Given the increasing number of senior citizens living alone, having family members view companion robots as a tool for support rather than look at them as replacing the need for existing human care, has created a new market for AI toys that can be viewed as a functional tool rather than something that is just for pleasure.
Toys That Grow With You
An evolving AI pet is currently trending all over China, where users can watch a digital pet evolve from egg to baby animal over time; the pet “learns” to imitate the user by how they treat it, and can even communicate with its owner through voice prompts.

Additional objects that achieve this adaptability will remain at a low-pressure, low-involvement level while giving users an emotional outlet to their stress levels while remaining to be low-pressure, low-involvement; therefore, by integrating nostalgic style representations similar to Tamagotchi, plus the addition of “emotional” AI representation of the toy, this combination has a significant impact of evolving youth culture through nostalgia into something completely different than past experiences through the combination of old and new.
China Is Leading This Global Shift
According to data collected at CES 2026 , about 80% of the exhibitors in attendance who were displaying AI toys were based out of China. This statistic clearly demonstrates where much of the innovation in this area will originate from.
China's artificial intelligence toy market was estimated to be approximately $3.5 billion in 2025 and is expected to grow to $12 billion by the year 2030, as per SCMP. The majority of that growth comes from e-commerce websites, such as JD.com and Taobao.
The sale of over 10,000 Smart Hanhan units by Huawei within a single week is not an outlier but rather indicative of the future of the toy industry.

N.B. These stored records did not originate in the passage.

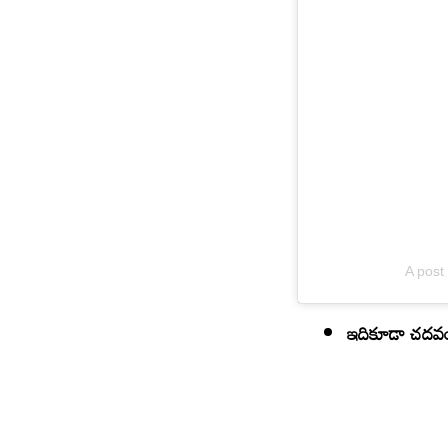
A post
ఇదికూడా చదవ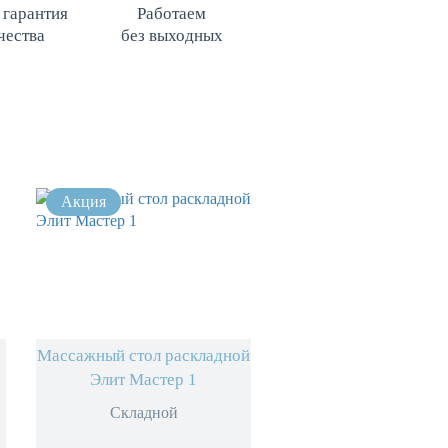
 гарантия
Работаем
чества
без выходных
Массажный стол раскладной
Элит Мастер 1
Складной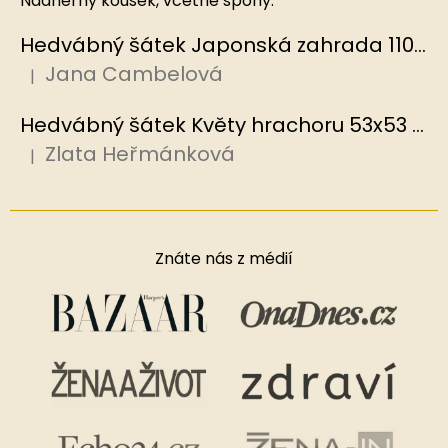
Nadherny kousek, včetně spony.
Hedvábný šátek Japonská zahrada 110x110 cm v dárkovém balení, HEDVÁBNÝ SVĚT
Jana Cambelová
|
Hodnocení produktu je 5 z 5 hvězdiček.
Hedvábný šátek Květy hrachoru 53x53 cm v dárkovém balení, HEDVÁBNÝ SVĚT
Zlata Heřmánková
|
Hodnocení produktu je 5 z 5 hvězdiček.
Znáte nás z médií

Watching for the Line Between Help and Dependence
The regulatory body in China seems to be paying attention as there is an ongoing discussion about over-relying emotionally; particularly for children.
Currently, all of the media appears to treat the AI companion toy mainly as a ‘tool’ that acts as a way for people to have someone to emotionally talk to, [but] it does not replace real relationships.

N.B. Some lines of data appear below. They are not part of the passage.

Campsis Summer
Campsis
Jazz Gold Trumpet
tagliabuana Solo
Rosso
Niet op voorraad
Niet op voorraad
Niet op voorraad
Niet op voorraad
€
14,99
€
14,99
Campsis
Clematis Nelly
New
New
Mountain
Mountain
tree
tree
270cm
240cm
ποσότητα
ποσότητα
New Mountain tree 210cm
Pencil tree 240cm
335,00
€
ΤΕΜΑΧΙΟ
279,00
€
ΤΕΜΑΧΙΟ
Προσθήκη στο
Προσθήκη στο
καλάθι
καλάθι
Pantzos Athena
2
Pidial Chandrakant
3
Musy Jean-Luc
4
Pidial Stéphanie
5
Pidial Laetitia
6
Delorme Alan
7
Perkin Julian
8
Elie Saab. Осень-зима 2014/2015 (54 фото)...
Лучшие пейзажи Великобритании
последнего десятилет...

This framing has created trust and prevents (mainly) negative public outcry.
What These Toys Really Represent
The emergence of AI companion toys in China is not to replace humans with machines. Instead, it aims to fill the emotional voids left by contemporary living through the provision of comfort. These soft toys can murmur, these robots will hold on to your memories, and these digital pets will grow with you. This same desire for emotionally responsive AI is also shaping digital companionship in more intimate forms, explored in evolving formats like AI-driven group relationships and virtual companions.
All of these luxuries have become vital since living within a high-pressure society means that even small luxuries are necessary.
In China now, these toys are no longer just playthings.